### EXERCÍCIO ESCRITO
Por favor, reproduza do texto sobre inteligência artificial na agricultura o trecho de "No dia 9 de" até "na agricultura brasileira.".

### TEXTO PARA LEITURA

No dia 9 de maio, a Academia Brasileira de Ciências (ABC) recebeu, na Sessão Plenária V da Reunião Magna 2024, no Museu do Amanhã, a engenheira agrícola Gleyce Figueiredo, o cientista da computação Gilberto Câmara e o físico Silvio Crestana para um debate sobre aplicações de inteligência artificial e outras tecnologias na agricultura brasileira.

IA aplicada ao monitoramento de sistemas agrários integrados

A agricultura moderna enfrenta um duplo desafio no século 21. É preciso aumentar a produção de alimentos e, ao mesmo tempo, minimizar os impactos ambientais em meio à crise climática. Nesse cenário, a professora da Universidade Estadual de Campinas (Unicamp) e pesquisadora em gestão agrícola Gleyce Figueiredo defende que sistemas integrados entre plantio, pecuária e floresta são fundamentais. “A integração diminui a pressão por novas áreas, melhora a ciclagem de nutrientes no solo e recupera áreas degradadas”, resumiu.

### ITENS LISTADOS
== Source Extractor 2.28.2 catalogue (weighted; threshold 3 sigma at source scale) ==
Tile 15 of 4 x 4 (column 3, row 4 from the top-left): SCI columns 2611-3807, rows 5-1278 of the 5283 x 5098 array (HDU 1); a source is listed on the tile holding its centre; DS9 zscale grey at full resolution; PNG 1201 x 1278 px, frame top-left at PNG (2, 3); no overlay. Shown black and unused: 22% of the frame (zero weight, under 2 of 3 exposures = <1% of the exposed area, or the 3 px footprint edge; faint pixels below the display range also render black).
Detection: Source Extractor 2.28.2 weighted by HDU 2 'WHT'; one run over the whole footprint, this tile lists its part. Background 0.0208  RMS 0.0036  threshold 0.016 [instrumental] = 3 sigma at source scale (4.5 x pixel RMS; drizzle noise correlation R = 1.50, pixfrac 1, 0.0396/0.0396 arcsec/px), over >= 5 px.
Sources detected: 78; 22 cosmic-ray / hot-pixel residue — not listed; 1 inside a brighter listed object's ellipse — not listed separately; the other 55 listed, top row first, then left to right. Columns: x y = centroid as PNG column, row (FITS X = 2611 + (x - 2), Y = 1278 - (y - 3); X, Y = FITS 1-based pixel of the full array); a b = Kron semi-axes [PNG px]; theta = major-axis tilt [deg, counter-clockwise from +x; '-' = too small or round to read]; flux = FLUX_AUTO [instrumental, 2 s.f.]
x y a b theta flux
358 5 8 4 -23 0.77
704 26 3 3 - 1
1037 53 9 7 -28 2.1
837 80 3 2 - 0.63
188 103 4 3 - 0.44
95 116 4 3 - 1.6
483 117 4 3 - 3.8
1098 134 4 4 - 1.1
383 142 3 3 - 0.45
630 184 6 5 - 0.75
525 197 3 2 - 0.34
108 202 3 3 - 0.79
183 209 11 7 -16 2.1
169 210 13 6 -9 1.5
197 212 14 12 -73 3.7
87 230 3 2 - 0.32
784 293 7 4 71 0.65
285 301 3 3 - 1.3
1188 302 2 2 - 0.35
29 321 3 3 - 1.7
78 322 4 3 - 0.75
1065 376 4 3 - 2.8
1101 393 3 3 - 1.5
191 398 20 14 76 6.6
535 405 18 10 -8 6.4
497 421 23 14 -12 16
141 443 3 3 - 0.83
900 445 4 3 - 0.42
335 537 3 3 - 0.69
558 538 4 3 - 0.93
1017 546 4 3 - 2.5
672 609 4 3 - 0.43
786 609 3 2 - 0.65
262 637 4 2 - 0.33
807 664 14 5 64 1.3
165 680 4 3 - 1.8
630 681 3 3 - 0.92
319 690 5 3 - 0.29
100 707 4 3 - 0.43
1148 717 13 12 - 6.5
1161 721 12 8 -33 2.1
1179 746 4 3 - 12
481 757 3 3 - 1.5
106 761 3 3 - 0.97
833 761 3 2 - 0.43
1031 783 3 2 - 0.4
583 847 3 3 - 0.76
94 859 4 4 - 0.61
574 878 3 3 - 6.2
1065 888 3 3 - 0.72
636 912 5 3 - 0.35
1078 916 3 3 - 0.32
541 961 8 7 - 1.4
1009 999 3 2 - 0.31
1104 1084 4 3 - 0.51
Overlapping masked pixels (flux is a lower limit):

### SOLUÇÃO ABAIXO
No dia 9 de maio, a Academia Brasileira de Ciências (ABC) recebeu, na Sessão Plenária V da Reunião Magna 2024, no Museu do Amanhã, a engenheira agrícola Gleyce Figueiredo, o cientista da computação Gilberto Câmara e o físico Silvio Crestana para um debate sobre aplicações de inteligência artificial e outras tecnologias na agricultura brasileira.